> [Action item]: According to the article on Egypt's 2020 private-sector development funds, what share of Egypt's total development financing for 2020 did the $3.1 billion represent?

=== Text section ===

Egypt captures development funds worth $3.1B for private sector in 2020



Tue, 22 Dec 2020 - 05:55 GMT


Tue, 22 Dec 2020 - 05:55 GMT

U.S dollars – Flickr

U.S dollars – Flickr

CAIRO – 22 December 2020: The Ministry of International Cooperation secured development financing agreements with a total of $3.1 billion through direct financing to private sector companies as well credit lines to commercial banks for the financing of SMEs. 


The ministry clarified in its annual report that these funds represent 32.3 percent of the total development financing for the Arab Republic of Egypt during 2020.


The European Investment Bank (EIB) with $1.9 billion, African Development Bank (AfDB) with $12 million, European Bank for Reconstruction and Development (EBRD) with $641 million, International Finance Corporation (IFC) with $421 million, Agence Française de Développement (AFD) with $167 million, and the Arab Fund for Economic & Social Development (AFESD) with $50 million, provided financing to the private sector from multilateral and bilateral cooperation, according to the 2020 Annual Report by the Ministry of International Cooperation titled “International Partnerships for Sustainable Development”.

=== Supplied information ===

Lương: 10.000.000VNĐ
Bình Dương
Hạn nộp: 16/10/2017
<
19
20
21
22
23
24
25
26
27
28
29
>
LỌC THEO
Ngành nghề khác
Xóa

===
=== Supplied information ===

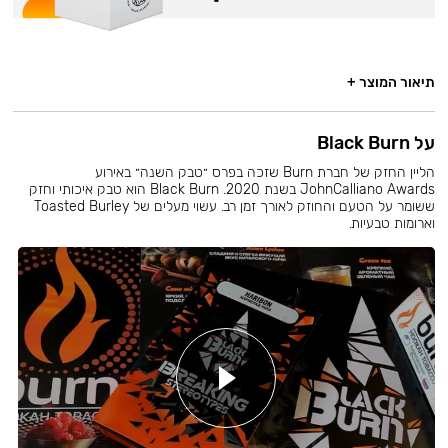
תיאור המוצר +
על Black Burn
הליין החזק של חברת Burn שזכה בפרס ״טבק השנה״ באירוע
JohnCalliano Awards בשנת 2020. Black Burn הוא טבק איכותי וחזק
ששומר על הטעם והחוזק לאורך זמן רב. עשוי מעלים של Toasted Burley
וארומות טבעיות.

===

> [The answer]: 32.3 percent